A Cherokee friend gave me a bag of blue corn from her garden last year. I planted it and harvested. Now I wish to share the seeds, so I looked on the web for more information to include with the seeds. NO LUCK. Unlike most corn plants, mine looked more like short broom corn with broader leaves. Height about three feet with many side shoots, each of which produced a loose stalk with individually attatched seeds. Nothing like a corn cob. The seeds are rounder and range from a stripy blue/white to a darker blue hue to almost black.

I would appreciate any help with history, genus/latin name,image from the web, etc. Thanks in advance from a grateful gardenwebber who usually hangs out on Winter Sowing :))

Maggie

Comments (6)

  • carolyn137
    19 years ago

    Unlike most corn plants, mine looked more like short broom corn with broader leaves. Height about three feet with many side shoots, each of which produced a loose stalk with individually attatched seeds. Nothing like a corn cob. The seeds are rounder and range from a stripy blue/white to a darker blue hue to almost black.
    I would appreciate any help with history, genus/latin name,image from the web, etc. Thanks in advance from a grateful gardenwebber who usually hangs out on Winter Sowing :))

    maggie,

    The Cherokee Blue corns that I know of are typical corns with typical ears, either dent corns or flour corns.

    But yours doesn't sound like that at all.

    If it's a broomcorn type than the genus is different from that of true corn.

    I don't know of any broomcorns (Sorghum bicolor ( technicum Group) that have been attributed to the Cherokee.

    Same comment for Sorghum grain, Sorghum bicolor, with no known Cherokee ones that I've seen, although some varieties are associated with SW Indian tribes.

    So without knowing for sure what you have it's impossible to give the genus and species although the broomcorn is given above and all true corns are Zea mays.

    And no hisotry without knowing what you have.

    Would it be possible for you to discuss this with your Cherokee friend and ask her how she views it, as a broomcorn or true corn, and what she uses the seeds for, or if a broomcorn does she use it for brooms, etc.

Entries provided
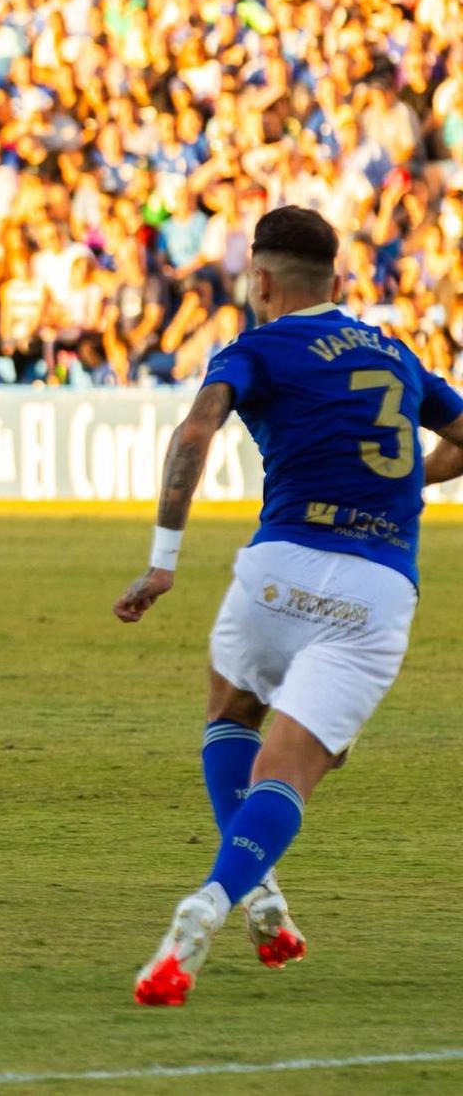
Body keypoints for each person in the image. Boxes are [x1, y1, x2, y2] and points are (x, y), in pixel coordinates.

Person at [115, 207, 463, 1007]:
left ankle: (256, 892)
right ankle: (220, 899)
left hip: (277, 570)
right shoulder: (396, 351)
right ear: (337, 280)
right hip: (378, 587)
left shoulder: (254, 346)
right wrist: (414, 482)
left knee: (230, 711)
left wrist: (162, 562)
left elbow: (195, 432)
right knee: (293, 770)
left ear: (262, 282)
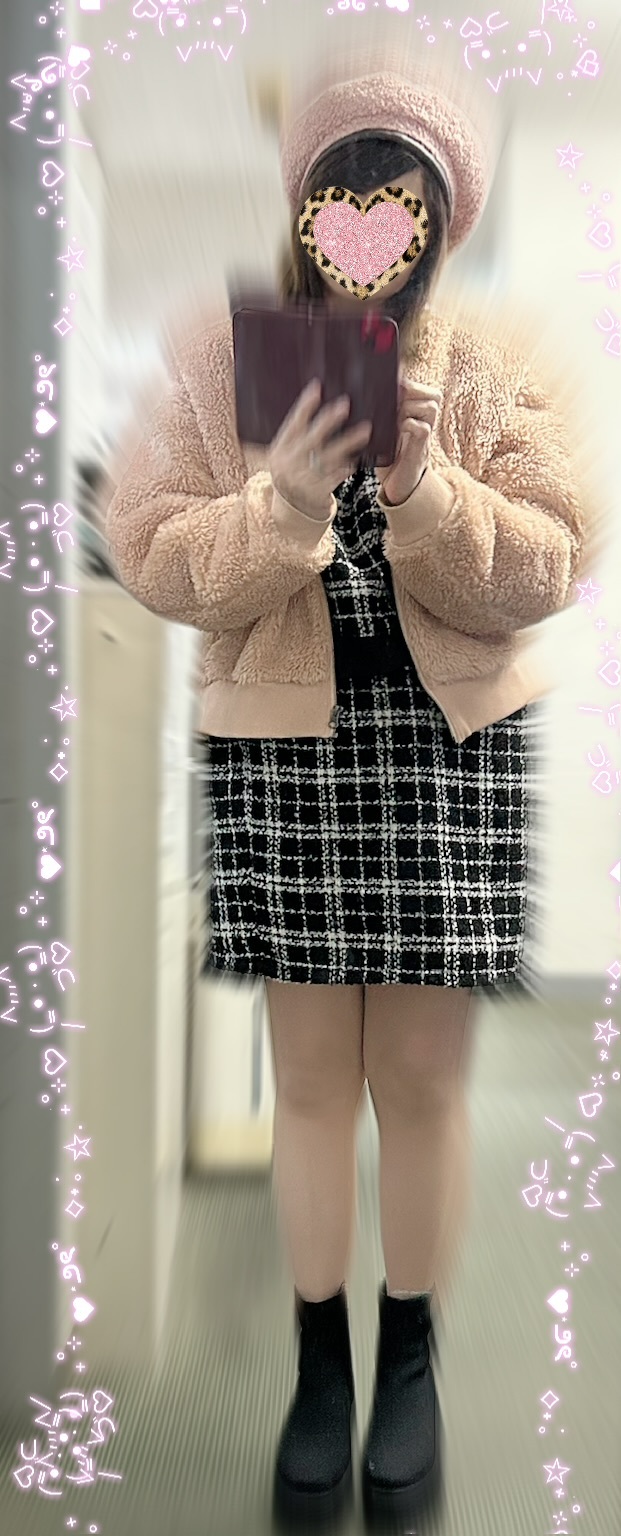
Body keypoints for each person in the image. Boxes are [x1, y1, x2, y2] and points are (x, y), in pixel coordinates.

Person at [104, 67, 586, 1532]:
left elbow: (556, 557)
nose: (370, 225)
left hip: (449, 754)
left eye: (400, 201)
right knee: (312, 1081)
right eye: (345, 193)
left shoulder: (492, 361)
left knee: (421, 1082)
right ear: (306, 203)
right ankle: (322, 1369)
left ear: (439, 220)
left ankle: (410, 1364)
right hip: (282, 748)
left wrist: (429, 486)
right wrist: (284, 506)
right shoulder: (220, 354)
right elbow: (149, 550)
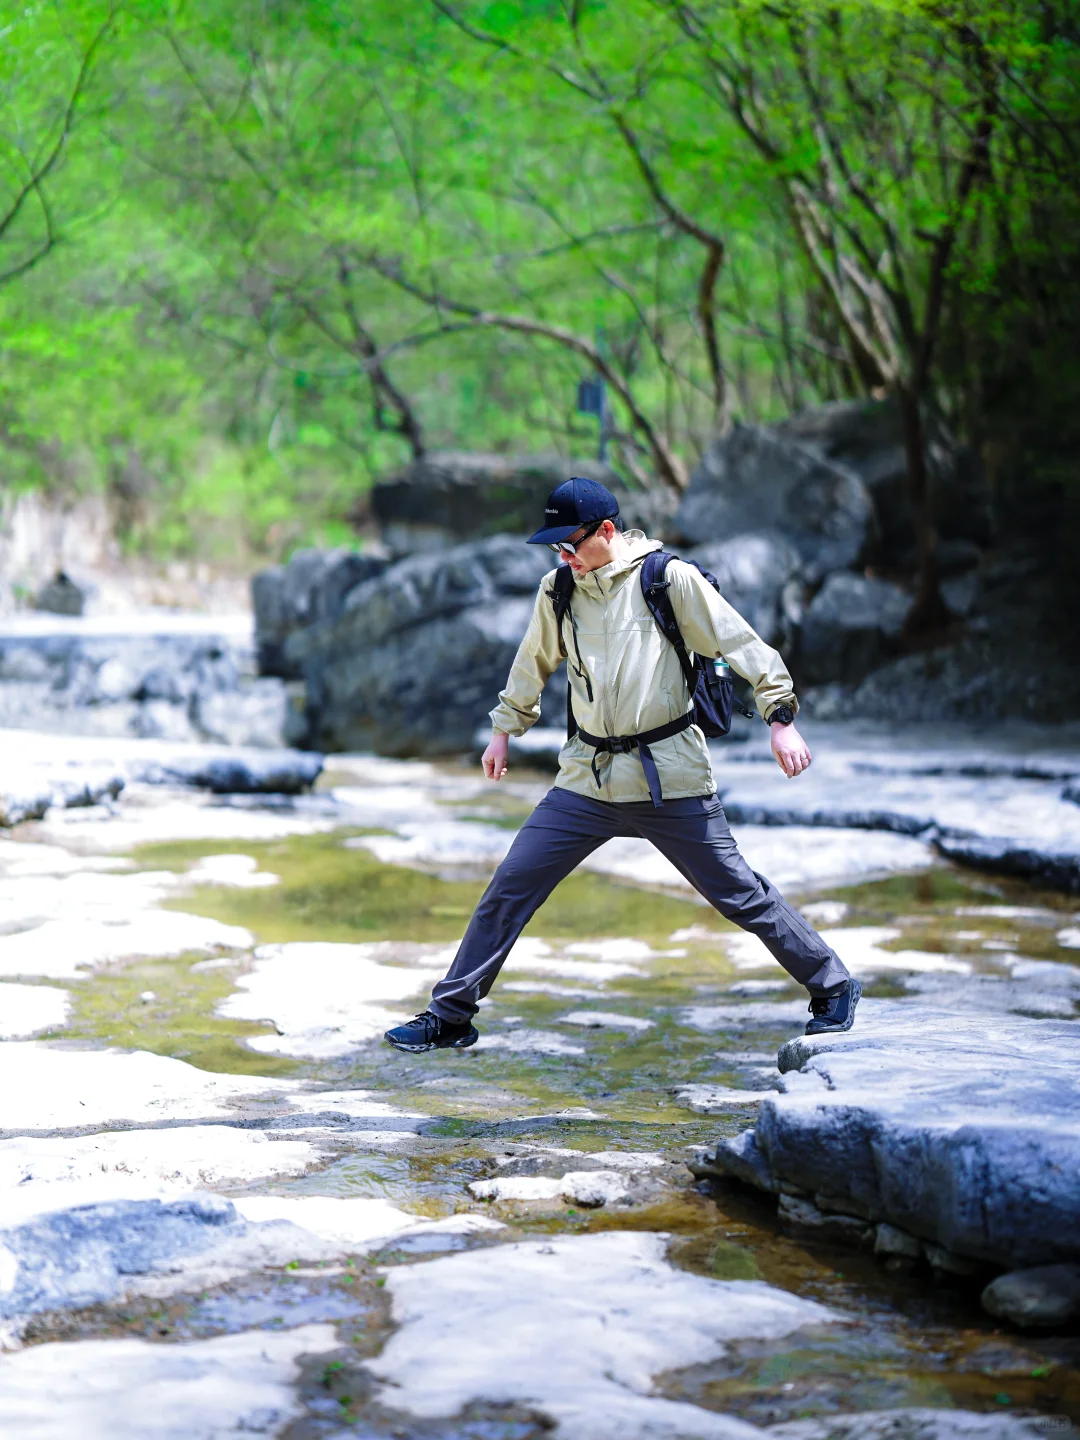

Task requirements
[1] What scientific name does the blue corn post give for all true corns?
[2] Carry on the blue corn post from its last sentence.
The rows have nothing to do with the blue corn post.

Task responses
[1] All true corns are Zea mays.

[2]
    Carolyn

  • reginak
    19 years ago

    Also, do you know where your friend got it? Just because she's Cherokee doesn't mean it was handed down from her Cherokee ancestors. I mean, maybe she did, but maybe she got it at SSE, or E-Bay, or on a trip to Mexico....

  • mistercross
    19 years ago

    I don't know anything about the subject, but "a loose stalk with individually attatched seeds" sounds like the descriptions of "pod corn" which is believed to be a primitive ancestor of modern corn. It comes in blue. And that is supposed to be "pod," not "pop."

  • carolyn137
    19 years ago

    but "a loose stalk with individually attatched seeds" sounds like the descriptions of "pod corn" which is believed to be a primitive ancestor of modern corn. It comes in blue. And that is supposed to be "pod," not "pop."

    I know pod corn and a loose stalk doesn't describe pod corn at all.

    And note the individually attached seeds. That's not what pod corn does either. I mean they are individual but are not loose, they have a husk for each seed.

    Very few folks grow pod corn, mainly those who are interested in maize history and usually b/c they are just plain curious. But you can't really USE it for anything edible, except as feed with whole ears for cattle, etc.

    And that's where it was rediscovered not too long ago, being used for cattle and chicken feed on a single farm somewhere in the south; I forget where right now.

    Carolyn, who still thinks that loose stalks and individual seeds describes Sorghum very well. Yes I've grown lots of it for several historic gardens I was asked to develop several years ago, mainly for a Shaker garden since the Shakers were well known for the excellence of their brooms.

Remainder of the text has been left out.